Wikipedia:Wikipedia Signpost/2019-11-29/Special report

Special report

How many people edit in your favorite language? Where are they from?

Let's say you are interested in how many active editors from France are editing the English-language Wikipedia; or conversely, you'd like to know how many editors from the UK are editing the French-language Wikipedia. All the necessary information needed to calculate these numbers is recorded, at least temporarily, by the Wikimedia Foundation, but unless you worked for the WMF and had access to the Geoeditors Monthly database you could never find those numbers. The WMF did not wish to disclose this data out of concerns that the numbers were precise enough that governments or others could back out material that might lead to the identification of individual editors.

This month a new dataset was made public by the Wikimedia Foundation Geoeditors/Public, or more informally Active Editors by country. It allows the public to see, more or less, how many active editors (5–99 edits in a month) and very active editors (100+ edits) from about 180 individual countries contribute to active Wikipedia versions, each month from January 2019 onward. For example, if you wanted to know how many people editing from the UK made more than 99 edits to the French version of Wikipedia in September, you can look it up in this dataset. The answer is somewhere between 11 and 20.

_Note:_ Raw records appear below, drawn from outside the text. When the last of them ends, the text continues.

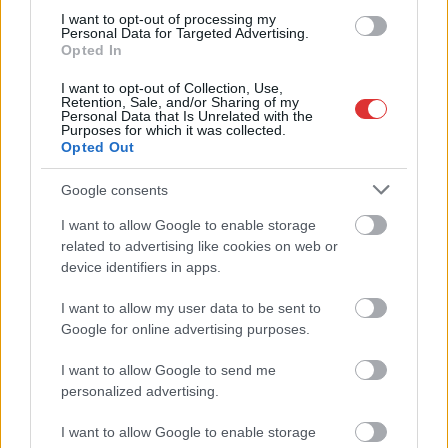
programmal érkezik
I want to opt-out of processing my
Personal Data for Targeted Advertising.
Tiszafüredre a Magyar
Opted In
Tavak Fesztiválja. A
Tisza-tónál ezúttal
I want to opt-out of Collection, Use,
Retention, Sale, and/or Sharing of my
színházi előadás és
Personal Data that Is Unrelated with the
Purposes for which it was collected.
kerékpáros túra is
Opted Out
része lesz a
rendezvénynek.
Google consents
I want to allow Google to enable storage
TOVÁBB OLVASOM
related to advertising like cookies on web or
device identifiers in apps.
,
,
JNSZ megyei hírek
kerékpártúra
lovas rock-musical
magyar tavak
,
,
,
fesztiválja
Morotva Kerékpáros Pihenőpark
Nemzetébresztő
nyári
I want to allow my user data to be sent to
,
,
,
,
program
Széchenyi István
tisza-tó
tiszafüred
tókerülés
Google for online advertising purposes.
I want to allow Google to send me
Rengeteg önkéntes indult harcba a Tiszát
personalized advertising.
elárasztó mikroműanyag ellen
I want to allow Google to enable storage
2026.06.14.
szol24.hu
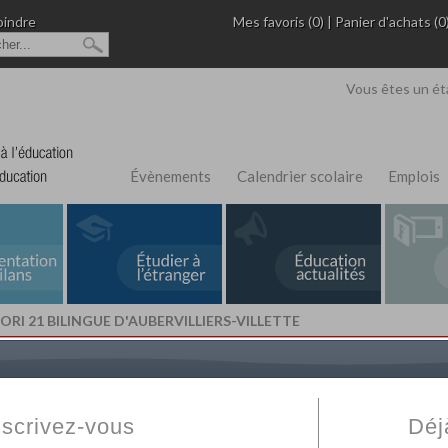
oindre
Mes favoris (0)
|
Panier d'achats (0
Vous êtes un ét
Évènements
Calendrier scolaire
Emplois
RI 21 BILINGUE D'AUBERVILLIERS-VILLETTE
L'Annuaire de recherche
Fabert.com
vous permet
ivé
votre établissement privé, du primaire au supérie
nscrivez-vous
Déj
scolaire et des cours à distance. Ce moteur regr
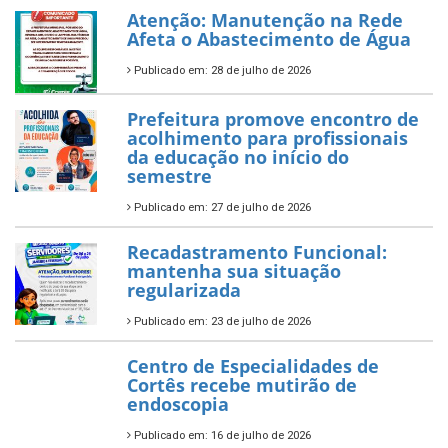
Atenção: Manutenção na Rede
Afeta o Abastecimento de Água
Publicado em: 28 de julho de 2026
Prefeitura promove encontro de
acolhimento para profissionais
da educação no início do
semestre
Publicado em: 27 de julho de 2026
Recadastramento Funcional:
mantenha sua situação
regularizada
Publicado em: 23 de julho de 2026
Centro de Especialidades de
Cortês recebe mutirão de
endoscopia
Publicado em: 16 de julho de 2026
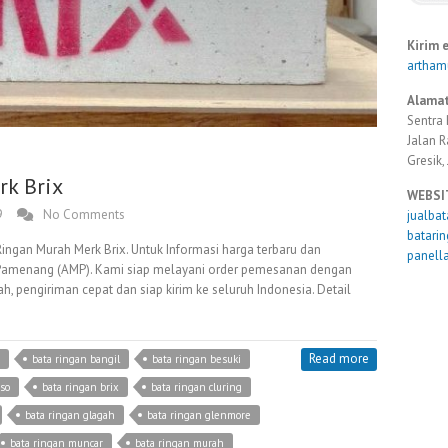
Kirim 
artha
Alamat
Sentra 
Jalan 
Gresik,
rk Brix
WEBSI
9
No Comments
jualba
batari
Ringan Murah Merk Brix. Untuk Informasi harga terbaru dan
panell
a Pamenang (AMP). Kami siap melayani order pemesanan dengan
 pengiriman cepat dan siap kirim ke seluruh Indonesia. Detail
Read more
bata ringan bangil
bata ringan besuki
so
bata ringan brix
bata ringan cluring
bata ringan glagah
bata ringan glenmore
bata ringan muncar
bata ringan murah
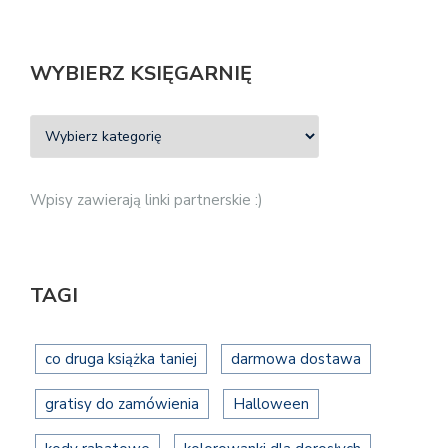
WYBIERZ KSIĘGARNIĘ
Wpisy zawierają linki partnerskie :)
TAGI
co druga książka taniej
darmowa dostawa
gratisy do zamówienia
Halloween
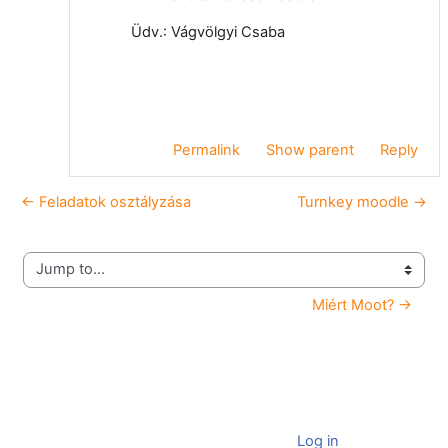
Üdv.: Vágvölgyi Csaba
Permalink
Show parent
Reply
← Feladatok osztályzása
Turnkey moodle →
Jump to...
Miért Moot? →
You are currently using guest access (
Log in
)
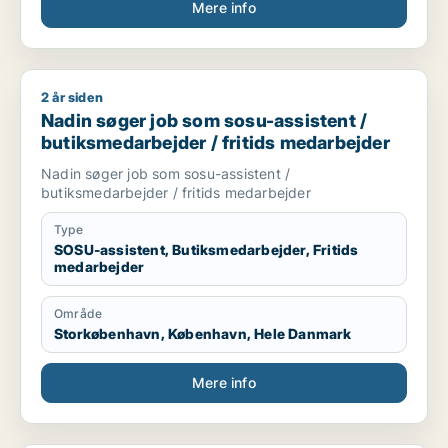
Mere info
2 år siden
Nadin søger job som sosu-assistent / butiksmedarbejder / fr
Nadin søger job som sosu-assistent /
butiksmedarbejder / fritids medarbejder
Nadin søger job som sosu-assistent /
butiksmedarbejder / fritids medarbejder
Type
SOSU-assistent, Butiksmedarbejder, Fritids
medarbejder
Område
Storkøbenhavn, København, Hele Danmark
Mere info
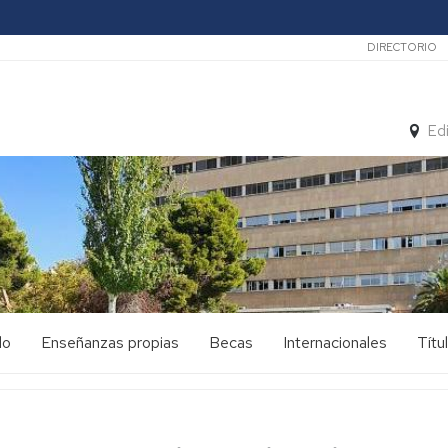
Secunda
DIRECTORIO
Ed
do
Enseñanzas propias
Becas
Internacionales
Títu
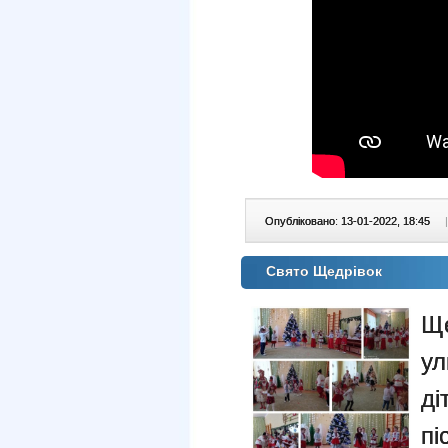
Опубліковано: 13-01-2022, 18:45
|
Свято Щедрівок
Ще
ул
ді
пі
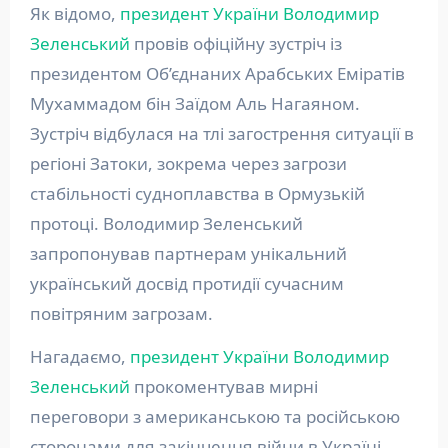
Як відомо,
президент України Володимир
Зеленський
провів офіційну зустріч із
президентом Об’єднаних Арабських Еміратів
Мухаммадом бін Заїдом Аль Нагаяном.
Зустріч відбулася на тлі загострення ситуації в
регіоні Затоки, зокрема через загрози
стабільності судноплавства в Ормузькій
протоці. Володимир Зеленський
запропонував партнерам унікальний
український досвід протидії сучасним
повітряним загрозам.
Нагадаємо,
президент України Володимир
Зеленський
прокоментував мирні
переговори з американською та російською
сторонами для закінчення війни в Україні.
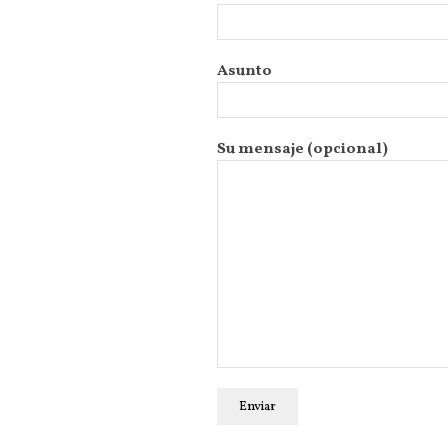
Asunto
Su mensaje (opcional)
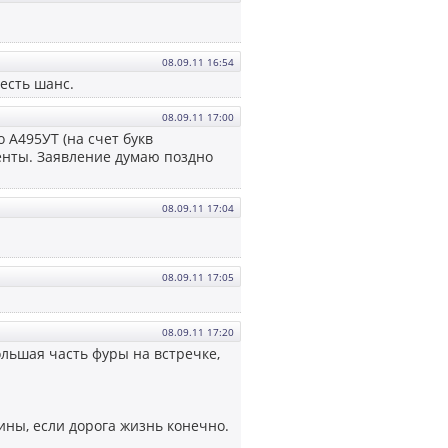
08.09.11 16:54
есть шанс.
08.09.11 17:00
 А495УТ (на счет букв
менты. Заявление думаю поздно
08.09.11 17:04
08.09.11 17:05
08.09.11 17:20
большая часть фуры на встречке,
ины, если дорога жизнь конечно.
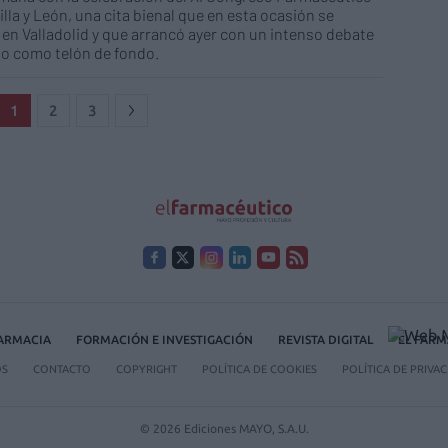
illa y León, una cita bienal que en esta ocasión se
 en Valladolid y que arrancó ayer con un intenso debate
io como telón de fondo.
1
2
3
FARMACIA
FORMACIÓN E INVESTIGACIÓN
REVISTA DIGITAL
EL FARM
OS
CONTACTO
COPYRIGHT
POLÍTICA DE COOKIES
POLÍTICA DE PRIVA
© 2026 Ediciones MAYO, S.A.U.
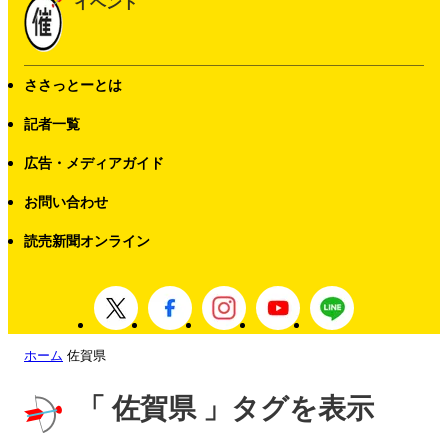
イベント
ささっとーとは
記者一覧
広告・メディアガイド
お問い合わせ
読売新聞オンライン
ホーム
佐賀県
「 佐賀県 」タグを表示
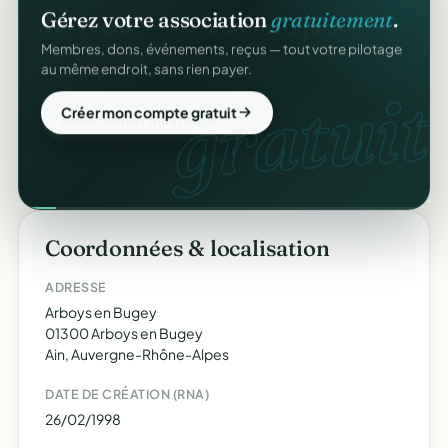
Gérez votre association
gratuitement
.
Membres, dons, événements, reçus — tout votre pilotage
au même endroit, sans rien payer.
gratuit.
Créer mon compte gratuit
Coordonnées & localisation
ADRESSE
Arboys en Bugey
01300 Arboys en Bugey
Ain, Auvergne-Rhône-Alpes
DATE DE CRÉATION (RNA)
26/02/1998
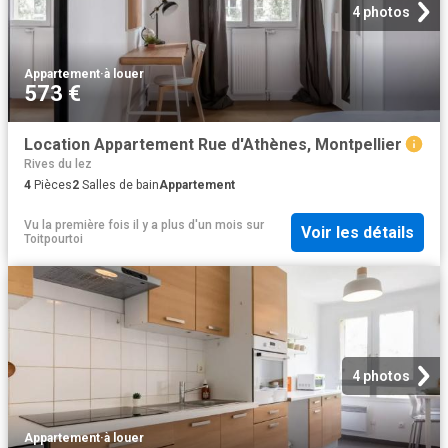
4 photos
Appartement
·
à louer
573 €
Location Appartement Rue d'Athènes, Montpellier
Rives du lez
4
Pièces
2
Salles de bain
Appartement
Vu la première fois il y a plus d'un mois
sur
Voir les détails
Toitpourtoi
4 photos
Appartement
·
à louer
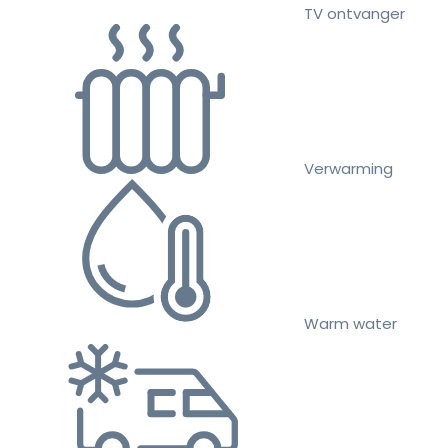
TV ontvanger
Verwarming
Warm water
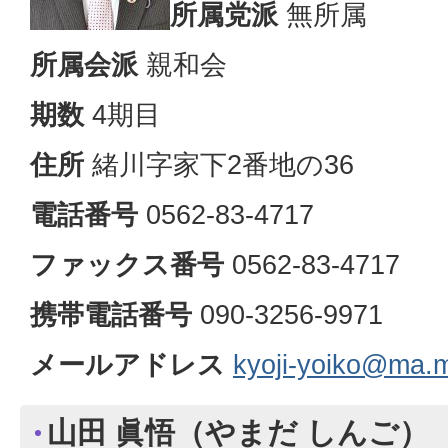
所属党派
無所属
所属会派
親和会
期数
4期目
住所
緒川字家下2番地の36
電話番号
0562-83-4717
ファックス番号
0562-83-4717
携帯電話番号
090-3256-9971
メールアドレス
kyoji-yoiko@ma.m
山田 眞悟（やまだ しんご）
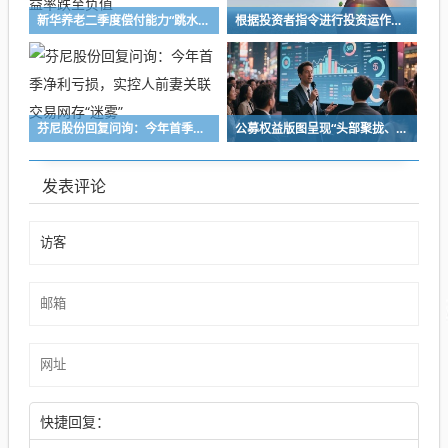
新华养老二季度偿付能力“跳水”逾90个百分点，综合投资收益率跌至负值
根据投资者指令进行投资运作！长兴万乘私募及时任副总经理收警示函
芬尼股份回复问询：今年首季净利亏损，实控人前妻关联交易网存“迷雾”
公募权益版图呈现“头部聚拢、中小深耕”格局 百亿级主动权益基金扩容至72只，16家公募主动权益规模突破千亿元
发表评论
快捷回复：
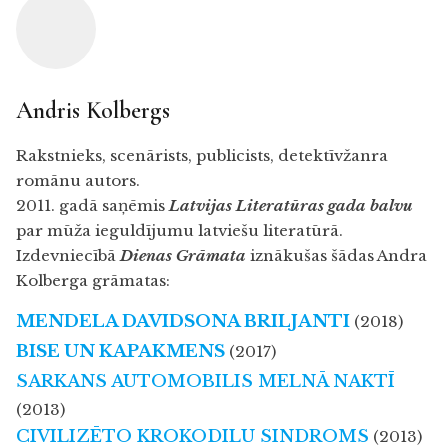
Andris Kolbergs
Rakstnieks, scenārists, publicists, detektīvžanra
romānu autors.
2011. gadā saņēmis
Latvijas Literatūras gada balvu
par mūža ieguldījumu latviešu literatūrā.
Izdevniecībā
Dienas Grāmat
a
iznākušas šādas Andra
Kolberga grāmatas:
MENDELA DAVIDSONA BRILJANTI
(2018)
BISE UN KAPAKMENS
(2017)
SARKANS AUTOMOBILIS MELNĀ NAKTĪ
(2013)
CIVILIZĒTO KROKODILU SINDROMS
(2013)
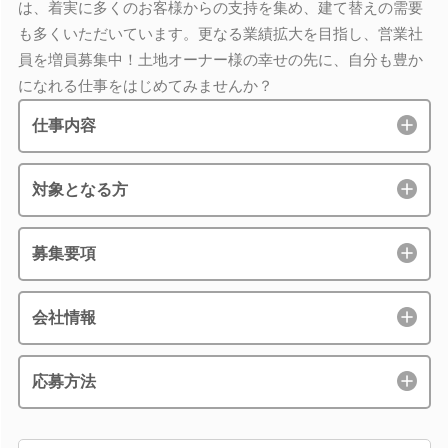
は、着実に多くのお客様からの支持を集め、建て替えの需要
も多くいただいています。更なる業績拡大を目指し、営業社
員を増員募集中！土地オーナー様の幸せの先に、自分も豊か
になれる仕事をはじめてみませんか？
仕事内容
対象となる方
募集要項
会社情報
応募方法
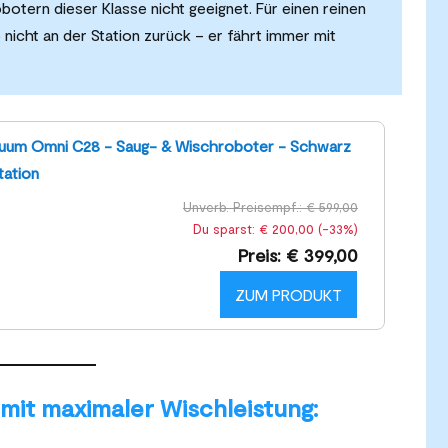
obotern dieser Klasse nicht geeignet. Für einen reinen
icht an der Station zurück – er fährt immer mit
uum Omni C28 - Saug- & Wischroboter - Schwarz
tation
Unverb. Preisempf.: € 599,00
Du sparst: € 200,00 (-33%)
Preis: € 399,00
ZUM PRODUKT
mit maximaler Wischleistung:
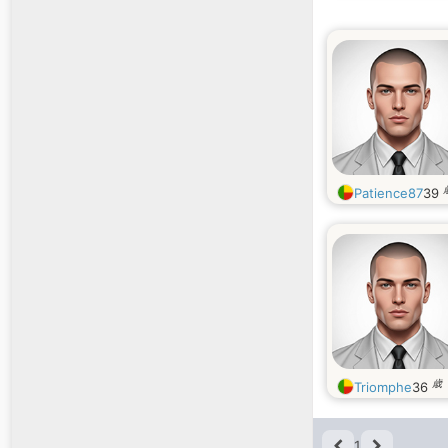
Patience87
39
歳
Triomphe
36
1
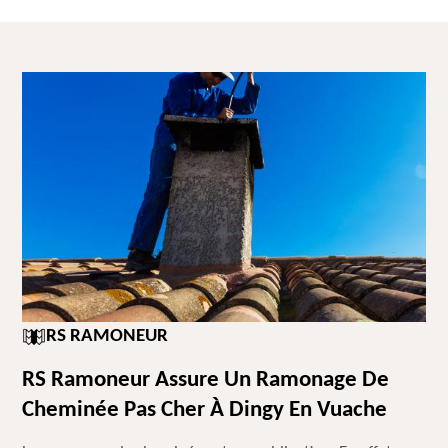
RS RAMONEUR
RS Ramoneur Assure Un Ramonage De
Cheminée Pas Cher À Dingy En Vuache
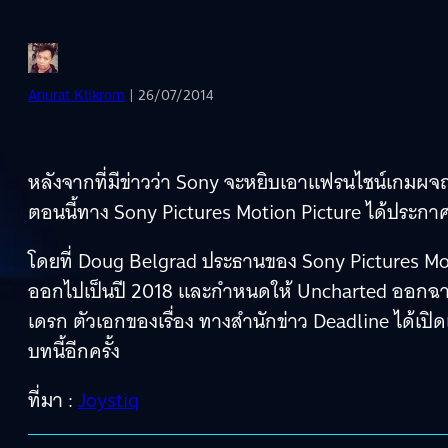
Anurat Klikrom
| 26/07/2014
หลังจากที่มีข่าวว่า Sony จะหยิบเอาแฟรนไชน์เกมผจ
ตอนนี้ทาง Sony Pictures Motion Picture ได้ประกาศวั
โดยที่ Doug Belgrad ประธานของ Sony Pictures Mot
ออกไปเป็นปี 2018 และกำหนดให้ Uncharted ออกฉายวั
เดรก ตัวเอกของเรื่อง ทางสำนักข่าว Deadline ได้เป
บทนี้อีกครั้ง
ที่มา :
Joystiq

Because of privacy concerns exact numbers are not given. Data from 30 countries are excluded, e.g. China, Kazakhstan, Russia, Saudi Arabia and Venezuela. Exact data on the number of editors in each category (editors from country x who edited Wikipedia version y) are not given. Rather these numbers are only given in “buckets” of ten: 1–10, 11–20, 21–30, 31–40, etc. Technical information is available here. The data are available here.

But enough for the preliminaries! What questions can the dataset answer that I’ve been dying to know the answer to? The following analysis is only the briefest overview of data from one month, September, quickly done. It’s not in any sense academic research, but hopefully will allow people to understand what type of data the dataset contains and what type of questions it can be used to address.

My main questions – of personal interest – are:

  • What countries contribute most to the English-language Wikipedia (enwiki)? Are they the richer, or the more populous English-speaking countries? Or perhaps those countries where English is widely spoken as a second language?
  • Do these relations differ across different Wikipedia language versions? Answering the above questions for the Spanish-language Wikipedia (eswiki) allows a simple comparison.
  • And finally, how do contributions across countries to different language versions compare. Edits from the US and UK are examined here.